Copy the records below in full and leave every image out of the copy.
[Start of section]
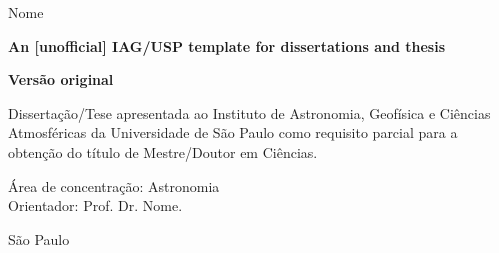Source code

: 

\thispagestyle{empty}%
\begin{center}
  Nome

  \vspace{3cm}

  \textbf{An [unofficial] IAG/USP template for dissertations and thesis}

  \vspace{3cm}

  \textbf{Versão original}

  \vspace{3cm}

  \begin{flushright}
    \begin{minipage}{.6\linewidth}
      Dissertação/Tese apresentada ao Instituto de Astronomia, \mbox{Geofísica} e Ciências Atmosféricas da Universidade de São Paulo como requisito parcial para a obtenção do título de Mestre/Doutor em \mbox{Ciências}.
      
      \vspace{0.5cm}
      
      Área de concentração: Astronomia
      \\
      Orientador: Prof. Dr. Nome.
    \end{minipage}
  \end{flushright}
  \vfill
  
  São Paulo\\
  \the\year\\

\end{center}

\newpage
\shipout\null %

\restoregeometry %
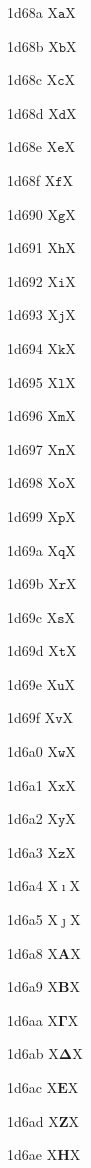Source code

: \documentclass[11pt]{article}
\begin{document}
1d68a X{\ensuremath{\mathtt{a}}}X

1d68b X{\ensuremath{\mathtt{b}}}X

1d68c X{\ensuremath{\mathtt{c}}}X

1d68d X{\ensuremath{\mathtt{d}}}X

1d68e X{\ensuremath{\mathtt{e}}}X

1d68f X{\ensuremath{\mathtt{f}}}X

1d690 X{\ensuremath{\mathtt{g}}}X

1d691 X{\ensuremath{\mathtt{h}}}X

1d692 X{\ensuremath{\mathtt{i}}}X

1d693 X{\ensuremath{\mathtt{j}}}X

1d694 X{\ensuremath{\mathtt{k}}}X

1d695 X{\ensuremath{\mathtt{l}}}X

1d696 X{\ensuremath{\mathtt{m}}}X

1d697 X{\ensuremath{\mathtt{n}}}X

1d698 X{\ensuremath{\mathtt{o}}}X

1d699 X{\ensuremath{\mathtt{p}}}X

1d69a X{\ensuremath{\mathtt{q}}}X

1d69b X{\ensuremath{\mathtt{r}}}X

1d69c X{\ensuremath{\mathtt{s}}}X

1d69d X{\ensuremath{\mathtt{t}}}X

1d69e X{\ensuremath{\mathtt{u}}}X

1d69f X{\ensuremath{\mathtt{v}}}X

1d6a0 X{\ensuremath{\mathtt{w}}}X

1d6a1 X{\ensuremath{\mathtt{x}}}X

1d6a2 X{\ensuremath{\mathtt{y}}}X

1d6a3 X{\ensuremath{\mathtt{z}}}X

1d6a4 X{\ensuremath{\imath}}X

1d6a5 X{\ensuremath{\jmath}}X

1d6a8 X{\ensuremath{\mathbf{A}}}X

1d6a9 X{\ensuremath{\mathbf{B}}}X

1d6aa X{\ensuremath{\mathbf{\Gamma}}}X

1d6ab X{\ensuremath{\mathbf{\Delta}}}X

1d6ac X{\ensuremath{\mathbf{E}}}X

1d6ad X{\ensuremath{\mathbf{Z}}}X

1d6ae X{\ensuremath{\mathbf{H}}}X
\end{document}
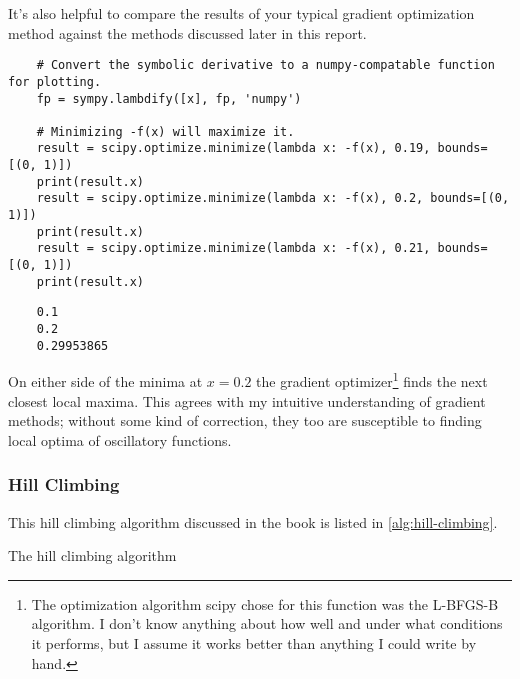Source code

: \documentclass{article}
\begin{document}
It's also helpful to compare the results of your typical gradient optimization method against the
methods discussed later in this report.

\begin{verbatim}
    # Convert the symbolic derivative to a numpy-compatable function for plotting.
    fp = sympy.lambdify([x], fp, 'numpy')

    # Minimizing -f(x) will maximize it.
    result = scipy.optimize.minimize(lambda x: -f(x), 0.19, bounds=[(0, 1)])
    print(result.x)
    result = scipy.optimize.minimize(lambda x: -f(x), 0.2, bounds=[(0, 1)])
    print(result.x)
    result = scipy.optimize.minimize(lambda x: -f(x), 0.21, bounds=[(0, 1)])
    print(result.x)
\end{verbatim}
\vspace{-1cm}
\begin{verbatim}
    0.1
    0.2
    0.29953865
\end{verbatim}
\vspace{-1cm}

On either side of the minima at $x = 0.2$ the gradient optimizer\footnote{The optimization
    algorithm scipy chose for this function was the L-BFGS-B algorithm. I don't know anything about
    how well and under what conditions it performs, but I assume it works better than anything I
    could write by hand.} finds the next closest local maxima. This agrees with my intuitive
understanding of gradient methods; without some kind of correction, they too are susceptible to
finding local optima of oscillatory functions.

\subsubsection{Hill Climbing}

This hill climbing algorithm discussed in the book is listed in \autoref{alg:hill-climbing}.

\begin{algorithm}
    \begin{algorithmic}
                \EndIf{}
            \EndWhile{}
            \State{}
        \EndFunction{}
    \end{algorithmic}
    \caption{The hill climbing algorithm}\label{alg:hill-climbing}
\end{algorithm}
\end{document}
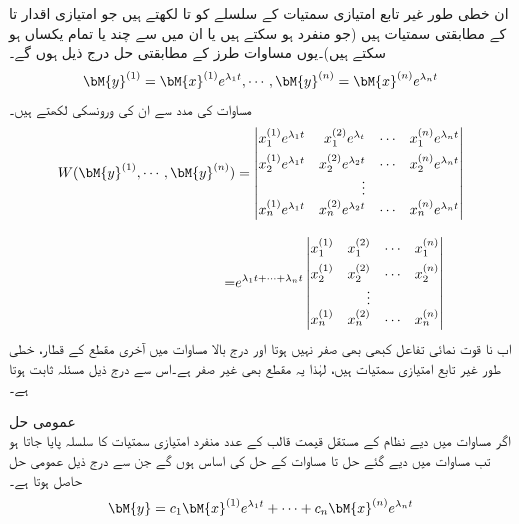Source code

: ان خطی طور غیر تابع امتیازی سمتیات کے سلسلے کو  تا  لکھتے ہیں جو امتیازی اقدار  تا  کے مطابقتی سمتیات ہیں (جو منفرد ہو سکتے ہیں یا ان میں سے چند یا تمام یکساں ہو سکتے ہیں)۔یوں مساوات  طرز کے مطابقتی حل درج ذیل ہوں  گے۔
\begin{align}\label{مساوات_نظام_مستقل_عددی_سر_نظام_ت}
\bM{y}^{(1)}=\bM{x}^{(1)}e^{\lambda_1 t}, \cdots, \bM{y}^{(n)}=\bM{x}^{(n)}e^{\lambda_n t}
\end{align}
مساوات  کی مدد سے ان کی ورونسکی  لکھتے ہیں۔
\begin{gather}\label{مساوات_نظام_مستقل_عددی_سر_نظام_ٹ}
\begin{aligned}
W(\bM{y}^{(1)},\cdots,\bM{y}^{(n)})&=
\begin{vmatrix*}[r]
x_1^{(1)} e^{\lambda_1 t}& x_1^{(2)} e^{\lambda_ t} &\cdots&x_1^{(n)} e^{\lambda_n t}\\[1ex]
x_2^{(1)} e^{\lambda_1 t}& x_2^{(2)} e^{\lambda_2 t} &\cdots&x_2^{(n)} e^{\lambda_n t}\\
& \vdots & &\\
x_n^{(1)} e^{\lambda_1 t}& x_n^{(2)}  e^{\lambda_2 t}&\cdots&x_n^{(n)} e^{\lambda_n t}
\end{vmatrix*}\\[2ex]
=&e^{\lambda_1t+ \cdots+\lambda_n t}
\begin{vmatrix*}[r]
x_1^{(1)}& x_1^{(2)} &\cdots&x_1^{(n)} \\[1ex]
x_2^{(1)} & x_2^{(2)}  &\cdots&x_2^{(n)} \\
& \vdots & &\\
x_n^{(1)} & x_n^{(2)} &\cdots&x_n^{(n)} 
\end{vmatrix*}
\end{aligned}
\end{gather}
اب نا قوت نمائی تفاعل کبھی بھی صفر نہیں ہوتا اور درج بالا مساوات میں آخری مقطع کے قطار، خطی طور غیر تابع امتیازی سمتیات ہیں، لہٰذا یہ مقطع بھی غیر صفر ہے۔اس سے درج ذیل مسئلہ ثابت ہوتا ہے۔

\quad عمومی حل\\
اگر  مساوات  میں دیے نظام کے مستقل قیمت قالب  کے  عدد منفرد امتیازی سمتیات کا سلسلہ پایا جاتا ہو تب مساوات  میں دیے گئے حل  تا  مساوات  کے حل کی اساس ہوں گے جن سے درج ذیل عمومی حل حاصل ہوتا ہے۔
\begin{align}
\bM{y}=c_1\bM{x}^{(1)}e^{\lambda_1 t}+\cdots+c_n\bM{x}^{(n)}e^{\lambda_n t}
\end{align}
[End of section]
## PROBLEM SOLUTION
Source code

: 

\thispagestyle{empty}%
\begin{center}
  Nome

  \vspace{3cm}

  \textbf{An [unofficial] IAG/USP template for dissertations and thesis}

  \vspace{3cm}

  \textbf{Versão original}

  \vspace{3cm}

  \begin{flushright}
    \begin{minipage}{.6\linewidth}
      Dissertação/Tese apresentada ao Instituto de Astronomia, \mbox{Geofísica} e Ciências Atmosféricas da Universidade de São Paulo como requisito parcial para a obtenção do título de Mestre/Doutor em \mbox{Ciências}.
      
      \vspace{0.5cm}
      
      Área de concentração: Astronomia
      \\
      Orientador: Prof. Dr. Nome.
    \end{minipage}
  \end{flushright}
  \vfill
  
  São Paulo\\
  \the\year\\

\end{center}

\newpage
\shipout\null %

\restoregeometry %
Source code

: \documentclass[11pt]{article}
\begin{document}
1d68a X{\ensuremath{\mathtt{a}}}X

1d68b X{\ensuremath{\mathtt{b}}}X

1d68c X{\ensuremath{\mathtt{c}}}X

1d68d X{\ensuremath{\mathtt{d}}}X

1d68e X{\ensuremath{\mathtt{e}}}X

1d68f X{\ensuremath{\mathtt{f}}}X

1d690 X{\ensuremath{\mathtt{g}}}X

1d691 X{\ensuremath{\mathtt{h}}}X

1d692 X{\ensuremath{\mathtt{i}}}X

1d693 X{\ensuremath{\mathtt{j}}}X

1d694 X{\ensuremath{\mathtt{k}}}X

1d695 X{\ensuremath{\mathtt{l}}}X

1d696 X{\ensuremath{\mathtt{m}}}X

1d697 X{\ensuremath{\mathtt{n}}}X

1d698 X{\ensuremath{\mathtt{o}}}X

1d699 X{\ensuremath{\mathtt{p}}}X

1d69a X{\ensuremath{\mathtt{q}}}X

1d69b X{\ensuremath{\mathtt{r}}}X

1d69c X{\ensuremath{\mathtt{s}}}X

1d69d X{\ensuremath{\mathtt{t}}}X

1d69e X{\ensuremath{\mathtt{u}}}X

1d69f X{\ensuremath{\mathtt{v}}}X

1d6a0 X{\ensuremath{\mathtt{w}}}X

1d6a1 X{\ensuremath{\mathtt{x}}}X

1d6a2 X{\ensuremath{\mathtt{y}}}X

1d6a3 X{\ensuremath{\mathtt{z}}}X

1d6a4 X{\ensuremath{\imath}}X

1d6a5 X{\ensuremath{\jmath}}X

1d6a8 X{\ensuremath{\mathbf{A}}}X

1d6a9 X{\ensuremath{\mathbf{B}}}X

1d6aa X{\ensuremath{\mathbf{\Gamma}}}X

1d6ab X{\ensuremath{\mathbf{\Delta}}}X

1d6ac X{\ensuremath{\mathbf{E}}}X

1d6ad X{\ensuremath{\mathbf{Z}}}X

1d6ae X{\ensuremath{\mathbf{H}}}X
\end{document}
Source code

: \documentclass{article}
\begin{document}
It's also helpful to compare the results of your typical gradient optimization method against the
methods discussed later in this report.

\begin{verbatim}
    # Convert the symbolic derivative to a numpy-compatable function for plotting.
    fp = sympy.lambdify([x], fp, 'numpy')

    # Minimizing -f(x) will maximize it.
    result = scipy.optimize.minimize(lambda x: -f(x), 0.19, bounds=[(0, 1)])
    print(result.x)
    result = scipy.optimize.minimize(lambda x: -f(x), 0.2, bounds=[(0, 1)])
    print(result.x)
    result = scipy.optimize.minimize(lambda x: -f(x), 0.21, bounds=[(0, 1)])
    print(result.x)
\end{verbatim}
\vspace{-1cm}
\begin{verbatim}
    0.1
    0.2
    0.29953865
\end{verbatim}
\vspace{-1cm}

On either side of the minima at $x = 0.2$ the gradient optimizer\footnote{The optimization
    algorithm scipy chose for this function was the L-BFGS-B algorithm. I don't know anything about
    how well and under what conditions it performs, but I assume it works better than anything I
    could write by hand.} finds the next closest local maxima. This agrees with my intuitive
understanding of gradient methods; without some kind of correction, they too are susceptible to
finding local optima of oscillatory functions.

\subsubsection{Hill Climbing}

This hill climbing algorithm discussed in the book is listed in \autoref{alg:hill-climbing}.

\begin{algorithm}
    \begin{algorithmic}
                \EndIf{}
            \EndWhile{}
            \State{}
        \EndFunction{}
    \end{algorithmic}
    \caption{The hill climbing algorithm}\label{alg:hill-climbing}
\end{algorithm}
\end{document}
Source code

: ان خطی طور غیر تابع امتیازی سمتیات کے سلسلے کو  تا  لکھتے ہیں جو امتیازی اقدار  تا  کے مطابقتی سمتیات ہیں (جو منفرد ہو سکتے ہیں یا ان میں سے چند یا تمام یکساں ہو سکتے ہیں)۔یوں مساوات  طرز کے مطابقتی حل درج ذیل ہوں  گے۔
\begin{align}\label{مساوات_نظام_مستقل_عددی_سر_نظام_ت}
\bM{y}^{(1)}=\bM{x}^{(1)}e^{\lambda_1 t}, \cdots, \bM{y}^{(n)}=\bM{x}^{(n)}e^{\lambda_n t}
\end{align}
مساوات  کی مدد سے ان کی ورونسکی  لکھتے ہیں۔
\begin{gather}\label{مساوات_نظام_مستقل_عددی_سر_نظام_ٹ}
\begin{aligned}
W(\bM{y}^{(1)},\cdots,\bM{y}^{(n)})&=
\begin{vmatrix*}[r]
x_1^{(1)} e^{\lambda_1 t}& x_1^{(2)} e^{\lambda_ t} &\cdots&x_1^{(n)} e^{\lambda_n t}\\[1ex]
x_2^{(1)} e^{\lambda_1 t}& x_2^{(2)} e^{\lambda_2 t} &\cdots&x_2^{(n)} e^{\lambda_n t}\\
& \vdots & &\\
x_n^{(1)} e^{\lambda_1 t}& x_n^{(2)}  e^{\lambda_2 t}&\cdots&x_n^{(n)} e^{\lambda_n t}
\end{vmatrix*}\\[2ex]
=&e^{\lambda_1t+ \cdots+\lambda_n t}
\begin{vmatrix*}[r]
x_1^{(1)}& x_1^{(2)} &\cdots&x_1^{(n)} \\[1ex]
x_2^{(1)} & x_2^{(2)}  &\cdots&x_2^{(n)} \\
& \vdots & &\\
x_n^{(1)} & x_n^{(2)} &\cdots&x_n^{(n)} 
\end{vmatrix*}
\end{aligned}
\end{gather}
اب نا قوت نمائی تفاعل کبھی بھی صفر نہیں ہوتا اور درج بالا مساوات میں آخری مقطع کے قطار، خطی طور غیر تابع امتیازی سمتیات ہیں، لہٰذا یہ مقطع بھی غیر صفر ہے۔اس سے درج ذیل مسئلہ ثابت ہوتا ہے۔

\quad عمومی حل\\
اگر  مساوات  میں دیے نظام کے مستقل قیمت قالب  کے  عدد منفرد امتیازی سمتیات کا سلسلہ پایا جاتا ہو تب مساوات  میں دیے گئے حل  تا  مساوات  کے حل کی اساس ہوں گے جن سے درج ذیل عمومی حل حاصل ہوتا ہے۔
\begin{align}
\bM{y}=c_1\bM{x}^{(1)}e^{\lambda_1 t}+\cdots+c_n\bM{x}^{(n)}e^{\lambda_n t}
\end{align}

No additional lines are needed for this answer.